Friday, May 27, 2011

SNMP Polling vs. Traps

SNMP has been around for decades.  Many manufacturers build SNMP agents into their products so NMS nodes can monitor their status.  There are two ways SNMP can be used to monitor a device: 1) active regular polling by the NMS to the device and 2) traps sent by the device to the NMS.  Unfortunately, many people seem to only know about one or the other method.  I'm approached regularly with requests to monitor a particular set of devices via SNMP.  I ask what metrics they'd like to monitor (approaching from method #1) and they usually respond with the MIB and say, "We want to monitor everything."  After a simple discussion about what they expect should happen, their requests usually come down to wanting NV to be able to receive any and all traps defined in the MIB.  Oh the humanity.
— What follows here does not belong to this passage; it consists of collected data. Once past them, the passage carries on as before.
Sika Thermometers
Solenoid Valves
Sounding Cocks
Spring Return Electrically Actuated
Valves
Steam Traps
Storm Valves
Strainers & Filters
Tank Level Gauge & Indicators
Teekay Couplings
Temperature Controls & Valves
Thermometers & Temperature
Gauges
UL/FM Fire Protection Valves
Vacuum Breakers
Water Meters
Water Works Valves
First of all, any SNMP receiver can receive any trap from any device, usually with minimal configuration (having to do with firewalls and ACLs).  Whether it can do something with that trap is something else entirely.  NV, out of the box, will receive traps from any device that has UDP connectivity with NV.  Using the MIBs already compiled, NV will try to interpret the trap to understand what the trap means.  If you want better interpretation of the trap, compile in a MIB that describes the trap.

However, traps are not the best way to go.  Active polling is better for a couple reasons.  Let me draw an analogy: traps are how a typical college kid would communicate with his parents, only calling them when he needs something.  While this does count as communication, the parents aren't very well informed of the kid's progress in school.  Active polling is like a good son who is on a call with his parents every Sunday afternoon, filling them in on his progress on a regular basis.  Obviously, the good son is maintaining better communication with his parents and will be more likely to get the help he needs when or before he needs it.
Active polling has several advantages: 1) since active polling metrics can be stored, historical analysis can be performed, 2) given the historical analysis, thresholds can be set just above 'normal' values to determine when a problem may be forming, before the problem becomes apparent, 3) active polling usually involves some sort of discovery process, which can help identify devices that come online that might not have been configured with the proper SNMP target for traps, and 4) with NV in particular, configuring notifications and alarms based on active polling is much easier and straightforward than on traps.

Traps do have the advantage that if something is wrong that isn't being monitored, the device can still send out a trap indicating that.